EXCERPT PROVIDED Start Marker
Changing Social Perceptions about Teachers

‘Teachers in government institutions do not work, they have a leisurely job, ample holidays, they weave sweaters all day, eat peanuts idly and even if they decide to teach their students once in a week it is more than a boon for them. What after all will the students in these schools end up doing anyway? Not that they have to grow up and take up any prestigious, skill demanding occupations’.

These and many other such perceptions can be found around us even now. Girls are often advised to grow up and join the vocation of teaching because it is considered to be a relatively relaxed job and a job which can allow them ample time to even look after the house and the family. It is true that the times are changing but we must ask that with the changing times, are the social perceptions about teaching and teachers also undergoing any transformation? I do not know much about the other states, but based on my experiences in the state of Uttarakhand I must confess that these commonly held perceptions are becoming outdated. The teachers no more have the time to sit idly in the sparkling sunshine of winter and while away their time popping peanuts and neither do they treat their work with that attitude. They are keen to spend enough time with their students and come up with many new ways to teach them.
EXCERPT PROVIDED End Marker
* [QUESTIONS]
(A) Pull out each line of the records that contains the word "Others", matching its capitalization exactly.
(B) Carry on the piece about changing social perceptions of teachers, picking up right after its final sentence.
SOURCE MATERIAL Start Marker
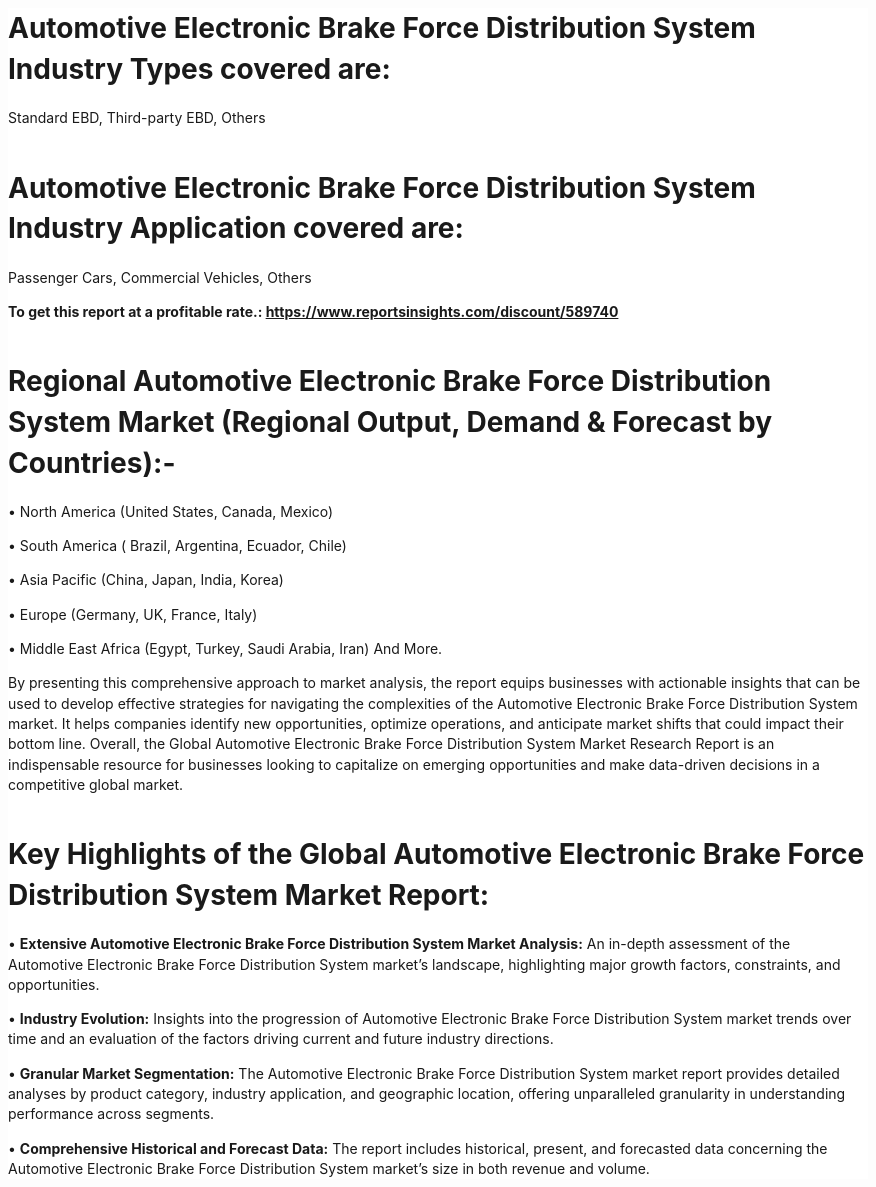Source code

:# <strong>Automotive Electronic Brake Force Distribution System Industry Types covered are:</strong>

Standard EBD, Third-party EBD, Others

# <strong>Automotive Electronic Brake Force Distribution System Industry Application covered are:</strong>

Passenger Cars, Commercial Vehicles, Others

<strong>To get this report at a profitable rate.: <a href=https://www.reportsinsights.com/discount/589740>https://www.reportsinsights.com/discount/589740</a></strong></font>

# <strong>Regional Automotive Electronic Brake Force Distribution System Market (Regional Output, Demand &amp; Forecast by Countries):-</strong>

• North America (United States, Canada, Mexico)

• South America ( Brazil, Argentina, Ecuador, Chile)

• Asia Pacific (China, Japan, India, Korea)

• Europe (Germany, UK, France, Italy)

• Middle East Africa (Egypt, Turkey, Saudi Arabia, Iran) And More.

By presenting this comprehensive approach to market analysis, the report equips businesses with actionable insights that can be used to develop effective strategies for navigating the complexities of the Automotive Electronic Brake Force Distribution System market. It helps companies identify new opportunities, optimize operations, and anticipate market shifts that could impact their bottom line. Overall, the Global Automotive Electronic Brake Force Distribution System Market Research Report is an indispensable resource for businesses looking to capitalize on emerging opportunities and make data-driven decisions in a competitive global market.

# <strong>Key Highlights of the Global Automotive Electronic Brake Force Distribution System Market Report:</strong>

• <strong>Extensive Automotive Electronic Brake Force Distribution System Market Analysis:</strong> An in-depth assessment of the Automotive Electronic Brake Force Distribution System market’s landscape, highlighting major growth factors, constraints, and opportunities.

• <strong>Industry Evolution:</strong> Insights into the progression of Automotive Electronic Brake Force Distribution System market trends over time and an evaluation of the factors driving current and future industry directions.

• <strong>Granular Market Segmentation:</strong> The Automotive Electronic Brake Force Distribution System market report provides detailed analyses by product category, industry application, and geographic location, offering unparalleled granularity in understanding performance across segments.

• <strong>Comprehensive Historical and Forecast Data:</strong> The report includes historical, present, and forecasted data concerning the Automotive Electronic Brake Force Distribution System market’s size in both revenue and volume.

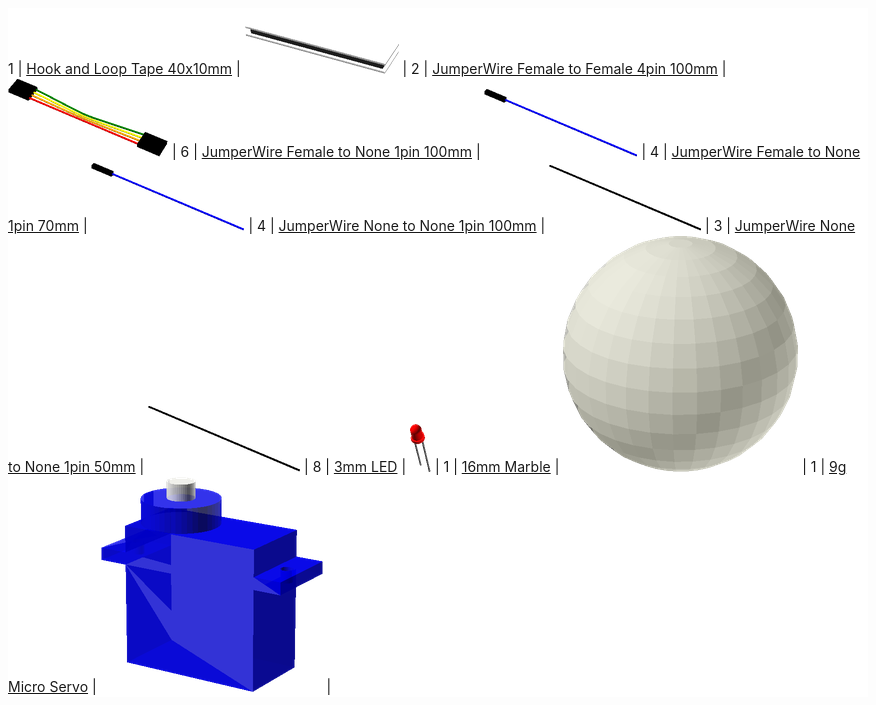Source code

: 1 | [Hook and Loop Tape 40x10mm]() | ![](../vitamins/images/HookandLoopTape40x10mm_view.png) | 
2 | [JumperWire Female to Female 4pin 100mm]() | ![](../vitamins/images/JumperWireFemaletoFemale4pin100mm_view.png) | 
6 | [JumperWire Female to None 1pin 100mm]() | ![](../vitamins/images/JumperWireFemaletoNone1pin100mm_view.png) | 
4 | [JumperWire Female to None 1pin 70mm]() | ![](../vitamins/images/JumperWireFemaletoNone1pin70mm_view.png) | 
4 | [JumperWire None to None 1pin 100mm]() | ![](../vitamins/images/JumperWireNonetoNone1pin100mm_view.png) | 
3 | [JumperWire None to None 1pin 50mm]() | ![](../vitamins/images/JumperWireNonetoNone1pin50mm_view.png) | 
8 | [3mm LED]() | ![](../vitamins/images/3mmLED_view.png) | 
1 | [16mm Marble]() | ![](../vitamins/images/16mmMarble_view.png) | 
1 | [9g Micro Servo]() | ![](../vitamins/images/9gMicroServo_view.png) |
SOURCE MATERIAL End Marker
* [EXERCISE RESPONSES]
(A)
Standard EBD, Third-party EBD, Others
Passenger Cars, Commercial Vehicles, Others

(B)
The geographical conditions of Uttarakhand are far different from any other state in India. And it is not possible to merely do a Google search sitting in Bangalore or Delhi and understand how different or difficult the circumstances there are. It is like safely sitting on the banks of a river and deliberating on its possible depth- this is impossible as knowing the depth of the river requires one to plunge into the water. So if one were to really know the circumstances in government schools in remote corners of the state one actually has to visit those places.

While the child reaches school he/she already starts feeling breathless, one feels as if even a single step more is not possible. But this is also the time when one recalls the fact that these are the same roads on which both teachers and students walk miles to reach school every day. Are these difficult terrains and roads on the minds of those who comfortably deliberate on education- related matters? Are they aware of the long distances they travel each day? These everyday hardships? Now despite the fact that conditions have improved and roads have been built- roads that are long, thorny and dangerous , mud filled and slippery but at least there are roads! But what about those schools where even no roads have reached?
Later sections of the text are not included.